WHAT THIS TASK INVOLVES :: Return every record below exactly as written, omitting any pictures.

EXERCISE MATERIAL ::
----------------------------------------

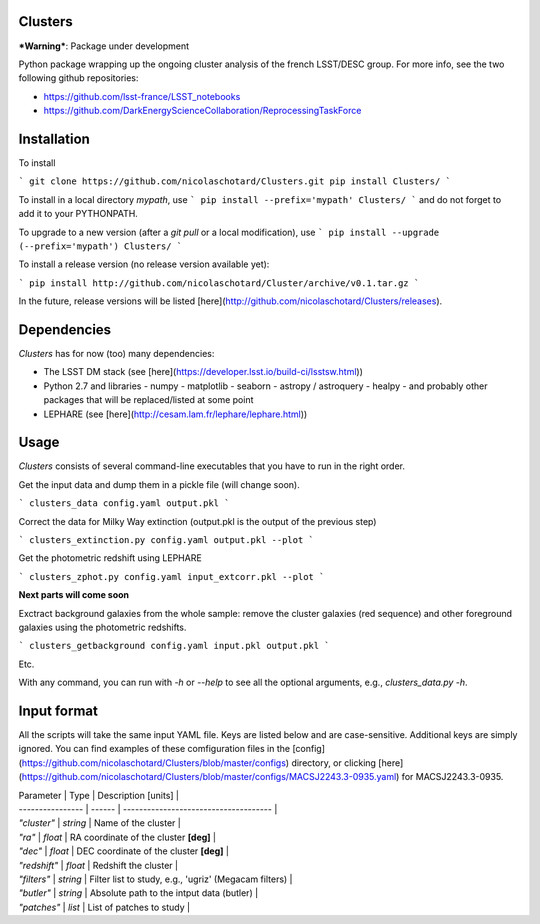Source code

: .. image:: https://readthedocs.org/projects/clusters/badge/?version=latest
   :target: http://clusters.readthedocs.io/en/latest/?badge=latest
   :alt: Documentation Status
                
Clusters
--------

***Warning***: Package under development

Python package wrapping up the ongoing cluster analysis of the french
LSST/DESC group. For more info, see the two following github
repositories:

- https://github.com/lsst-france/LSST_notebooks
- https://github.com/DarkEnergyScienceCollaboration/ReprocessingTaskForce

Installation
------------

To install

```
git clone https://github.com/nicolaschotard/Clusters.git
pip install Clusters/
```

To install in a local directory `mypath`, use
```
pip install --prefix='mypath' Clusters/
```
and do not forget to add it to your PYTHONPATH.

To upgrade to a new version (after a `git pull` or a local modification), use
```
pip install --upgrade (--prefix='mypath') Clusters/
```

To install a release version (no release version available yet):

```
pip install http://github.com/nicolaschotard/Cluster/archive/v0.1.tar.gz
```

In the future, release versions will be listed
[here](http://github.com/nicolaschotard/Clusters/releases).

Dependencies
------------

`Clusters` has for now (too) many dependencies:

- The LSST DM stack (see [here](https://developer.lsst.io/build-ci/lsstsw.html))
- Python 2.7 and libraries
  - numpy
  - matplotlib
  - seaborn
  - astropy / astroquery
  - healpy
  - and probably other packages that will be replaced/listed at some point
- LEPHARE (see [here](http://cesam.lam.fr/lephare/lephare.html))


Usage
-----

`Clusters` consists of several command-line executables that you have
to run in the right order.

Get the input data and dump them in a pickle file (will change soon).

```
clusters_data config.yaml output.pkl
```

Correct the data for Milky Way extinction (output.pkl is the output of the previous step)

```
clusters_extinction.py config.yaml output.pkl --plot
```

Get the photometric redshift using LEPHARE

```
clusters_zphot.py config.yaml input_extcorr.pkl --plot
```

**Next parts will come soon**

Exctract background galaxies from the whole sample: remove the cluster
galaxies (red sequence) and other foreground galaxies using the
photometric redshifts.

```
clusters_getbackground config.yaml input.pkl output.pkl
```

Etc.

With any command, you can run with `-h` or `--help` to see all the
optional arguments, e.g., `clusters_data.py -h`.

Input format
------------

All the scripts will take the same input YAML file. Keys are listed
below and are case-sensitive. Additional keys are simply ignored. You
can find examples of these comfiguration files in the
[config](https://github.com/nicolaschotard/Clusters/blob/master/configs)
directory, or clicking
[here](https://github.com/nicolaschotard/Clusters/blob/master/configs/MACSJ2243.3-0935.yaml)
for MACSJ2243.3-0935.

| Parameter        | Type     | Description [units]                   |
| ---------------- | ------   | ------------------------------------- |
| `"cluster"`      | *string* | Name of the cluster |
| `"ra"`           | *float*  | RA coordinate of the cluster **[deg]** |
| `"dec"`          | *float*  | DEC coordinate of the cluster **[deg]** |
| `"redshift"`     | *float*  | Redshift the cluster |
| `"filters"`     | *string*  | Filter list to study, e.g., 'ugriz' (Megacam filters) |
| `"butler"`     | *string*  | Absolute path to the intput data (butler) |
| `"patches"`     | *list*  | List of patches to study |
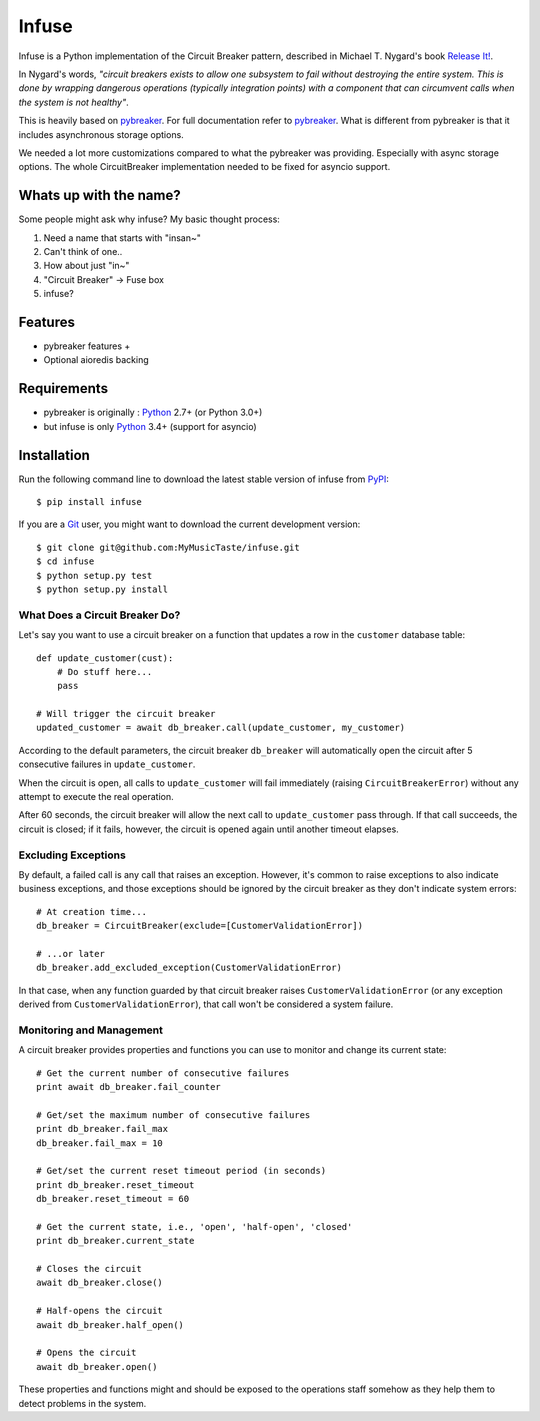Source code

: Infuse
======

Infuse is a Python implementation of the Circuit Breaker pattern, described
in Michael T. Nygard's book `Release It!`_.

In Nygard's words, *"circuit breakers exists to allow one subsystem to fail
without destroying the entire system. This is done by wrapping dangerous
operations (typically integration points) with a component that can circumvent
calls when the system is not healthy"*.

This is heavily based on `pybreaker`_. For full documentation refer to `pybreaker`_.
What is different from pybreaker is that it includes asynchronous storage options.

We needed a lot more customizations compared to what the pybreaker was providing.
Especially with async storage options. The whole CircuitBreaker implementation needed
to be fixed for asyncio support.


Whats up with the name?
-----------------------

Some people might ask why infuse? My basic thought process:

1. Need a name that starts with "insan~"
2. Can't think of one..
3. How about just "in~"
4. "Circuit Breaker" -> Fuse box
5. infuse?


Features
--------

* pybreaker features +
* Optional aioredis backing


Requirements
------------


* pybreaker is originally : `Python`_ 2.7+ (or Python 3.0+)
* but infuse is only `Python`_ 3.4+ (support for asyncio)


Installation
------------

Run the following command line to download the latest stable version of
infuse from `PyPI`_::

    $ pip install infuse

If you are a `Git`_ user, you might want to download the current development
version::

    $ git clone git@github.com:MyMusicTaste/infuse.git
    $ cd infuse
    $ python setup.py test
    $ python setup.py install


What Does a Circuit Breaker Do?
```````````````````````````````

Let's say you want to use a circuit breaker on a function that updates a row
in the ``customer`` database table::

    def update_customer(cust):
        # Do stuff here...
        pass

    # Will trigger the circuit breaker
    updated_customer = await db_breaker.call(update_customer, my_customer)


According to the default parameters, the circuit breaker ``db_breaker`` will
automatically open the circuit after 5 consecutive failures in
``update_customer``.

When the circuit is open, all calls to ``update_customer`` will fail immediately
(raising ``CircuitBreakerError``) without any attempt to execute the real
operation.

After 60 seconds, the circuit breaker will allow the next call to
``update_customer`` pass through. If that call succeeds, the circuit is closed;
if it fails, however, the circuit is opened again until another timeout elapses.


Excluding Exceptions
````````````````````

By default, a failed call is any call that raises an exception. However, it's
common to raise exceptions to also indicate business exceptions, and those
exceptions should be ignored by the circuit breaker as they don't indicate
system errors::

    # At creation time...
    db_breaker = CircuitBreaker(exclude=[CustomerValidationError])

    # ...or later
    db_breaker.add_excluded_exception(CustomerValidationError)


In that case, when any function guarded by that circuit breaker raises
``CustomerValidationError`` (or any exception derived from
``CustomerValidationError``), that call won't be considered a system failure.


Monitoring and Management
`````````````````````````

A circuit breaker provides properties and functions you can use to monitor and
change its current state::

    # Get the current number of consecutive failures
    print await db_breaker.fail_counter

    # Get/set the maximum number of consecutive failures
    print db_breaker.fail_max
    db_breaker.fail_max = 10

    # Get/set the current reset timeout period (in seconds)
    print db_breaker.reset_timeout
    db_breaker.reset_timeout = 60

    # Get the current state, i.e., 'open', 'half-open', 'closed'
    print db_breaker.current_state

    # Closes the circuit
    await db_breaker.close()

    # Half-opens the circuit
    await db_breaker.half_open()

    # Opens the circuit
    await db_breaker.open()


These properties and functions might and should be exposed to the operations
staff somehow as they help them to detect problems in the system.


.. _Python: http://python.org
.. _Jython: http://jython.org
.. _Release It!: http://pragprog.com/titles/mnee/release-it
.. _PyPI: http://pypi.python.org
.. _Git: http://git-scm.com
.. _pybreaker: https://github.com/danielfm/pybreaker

----------------------------------------

ANSWER FOR THIS EXERCISE ::
Source code

: .. image:: https://readthedocs.org/projects/clusters/badge/?version=latest
   :target: http://clusters.readthedocs.io/en/latest/?badge=latest
   :alt: Documentation Status
                
Clusters
--------

***Warning***: Package under development

Python package wrapping up the ongoing cluster analysis of the french
LSST/DESC group. For more info, see the two following github
repositories:

- https://github.com/lsst-france/LSST_notebooks
- https://github.com/DarkEnergyScienceCollaboration/ReprocessingTaskForce

Installation
------------

To install

```
git clone https://github.com/nicolaschotard/Clusters.git
pip install Clusters/
```

To install in a local directory `mypath`, use
```
pip install --prefix='mypath' Clusters/
```
and do not forget to add it to your PYTHONPATH.

To upgrade to a new version (after a `git pull` or a local modification), use
```
pip install --upgrade (--prefix='mypath') Clusters/
```

To install a release version (no release version available yet):

```
pip install http://github.com/nicolaschotard/Cluster/archive/v0.1.tar.gz
```

In the future, release versions will be listed
[here](http://github.com/nicolaschotard/Clusters/releases).

Dependencies
------------

`Clusters` has for now (too) many dependencies:

- The LSST DM stack (see [here](https://developer.lsst.io/build-ci/lsstsw.html))
- Python 2.7 and libraries
  - numpy
  - matplotlib
  - seaborn
  - astropy / astroquery
  - healpy
  - and probably other packages that will be replaced/listed at some point
- LEPHARE (see [here](http://cesam.lam.fr/lephare/lephare.html))


Usage
-----

`Clusters` consists of several command-line executables that you have
to run in the right order.

Get the input data and dump them in a pickle file (will change soon).

```
clusters_data config.yaml output.pkl
```

Correct the data for Milky Way extinction (output.pkl is the output of the previous step)

```
clusters_extinction.py config.yaml output.pkl --plot
```

Get the photometric redshift using LEPHARE

```
clusters_zphot.py config.yaml input_extcorr.pkl --plot
```

**Next parts will come soon**

Exctract background galaxies from the whole sample: remove the cluster
galaxies (red sequence) and other foreground galaxies using the
photometric redshifts.

```
clusters_getbackground config.yaml input.pkl output.pkl
```

Etc.

With any command, you can run with `-h` or `--help` to see all the
optional arguments, e.g., `clusters_data.py -h`.

Input format
------------

All the scripts will take the same input YAML file. Keys are listed
below and are case-sensitive. Additional keys are simply ignored. You
can find examples of these comfiguration files in the
[config](https://github.com/nicolaschotard/Clusters/blob/master/configs)
directory, or clicking
[here](https://github.com/nicolaschotard/Clusters/blob/master/configs/MACSJ2243.3-0935.yaml)
for MACSJ2243.3-0935.

| Parameter        | Type     | Description [units]                   |
| ---------------- | ------   | ------------------------------------- |
| `"cluster"`      | *string* | Name of the cluster |
| `"ra"`           | *float*  | RA coordinate of the cluster **[deg]** |
| `"dec"`          | *float*  | DEC coordinate of the cluster **[deg]** |
| `"redshift"`     | *float*  | Redshift the cluster |
| `"filters"`     | *string*  | Filter list to study, e.g., 'ugriz' (Megacam filters) |
| `"butler"`     | *string*  | Absolute path to the intput data (butler) |
| `"patches"`     | *list*  | List of patches to study |
Source code

: Infuse
======

Infuse is a Python implementation of the Circuit Breaker pattern, described
in Michael T. Nygard's book `Release It!`_.

In Nygard's words, *"circuit breakers exists to allow one subsystem to fail
without destroying the entire system. This is done by wrapping dangerous
operations (typically integration points) with a component that can circumvent
calls when the system is not healthy"*.

This is heavily based on `pybreaker`_. For full documentation refer to `pybreaker`_.
What is different from pybreaker is that it includes asynchronous storage options.

We needed a lot more customizations compared to what the pybreaker was providing.
Especially with async storage options. The whole CircuitBreaker implementation needed
to be fixed for asyncio support.


Whats up with the name?
-----------------------

Some people might ask why infuse? My basic thought process:

1. Need a name that starts with "insan~"
2. Can't think of one..
3. How about just "in~"
4. "Circuit Breaker" -> Fuse box
5. infuse?


Features
--------

* pybreaker features +
* Optional aioredis backing


Requirements
------------


* pybreaker is originally : `Python`_ 2.7+ (or Python 3.0+)
* but infuse is only `Python`_ 3.4+ (support for asyncio)


Installation
------------

Run the following command line to download the latest stable version of
infuse from `PyPI`_::

    $ pip install infuse

If you are a `Git`_ user, you might want to download the current development
version::

    $ git clone git@github.com:MyMusicTaste/infuse.git
    $ cd infuse
    $ python setup.py test
    $ python setup.py install


What Does a Circuit Breaker Do?
```````````````````````````````

Let's say you want to use a circuit breaker on a function that updates a row
in the ``customer`` database table::

    def update_customer(cust):
        # Do stuff here...
        pass

    # Will trigger the circuit breaker
    updated_customer = await db_breaker.call(update_customer, my_customer)


According to the default parameters, the circuit breaker ``db_breaker`` will
automatically open the circuit after 5 consecutive failures in
``update_customer``.

When the circuit is open, all calls to ``update_customer`` will fail immediately
(raising ``CircuitBreakerError``) without any attempt to execute the real
operation.

After 60 seconds, the circuit breaker will allow the next call to
``update_customer`` pass through. If that call succeeds, the circuit is closed;
if it fails, however, the circuit is opened again until another timeout elapses.


Excluding Exceptions
````````````````````

By default, a failed call is any call that raises an exception. However, it's
common to raise exceptions to also indicate business exceptions, and those
exceptions should be ignored by the circuit breaker as they don't indicate
system errors::

    # At creation time...
    db_breaker = CircuitBreaker(exclude=[CustomerValidationError])

    # ...or later
    db_breaker.add_excluded_exception(CustomerValidationError)


In that case, when any function guarded by that circuit breaker raises
``CustomerValidationError`` (or any exception derived from
``CustomerValidationError``), that call won't be considered a system failure.


Monitoring and Management
`````````````````````````

A circuit breaker provides properties and functions you can use to monitor and
change its current state::

    # Get the current number of consecutive failures
    print await db_breaker.fail_counter

    # Get/set the maximum number of consecutive failures
    print db_breaker.fail_max
    db_breaker.fail_max = 10

    # Get/set the current reset timeout period (in seconds)
    print db_breaker.reset_timeout
    db_breaker.reset_timeout = 60

    # Get the current state, i.e., 'open', 'half-open', 'closed'
    print db_breaker.current_state

    # Closes the circuit
    await db_breaker.close()

    # Half-opens the circuit
    await db_breaker.half_open()

    # Opens the circuit
    await db_breaker.open()


These properties and functions might and should be exposed to the operations
staff somehow as they help them to detect problems in the system.


.. _Python: http://python.org
.. _Jython: http://jython.org
.. _Release It!: http://pragprog.com/titles/mnee/release-it
.. _PyPI: http://pypi.python.org
.. _Git: http://git-scm.com
.. _pybreaker: https://github.com/danielfm/pybreaker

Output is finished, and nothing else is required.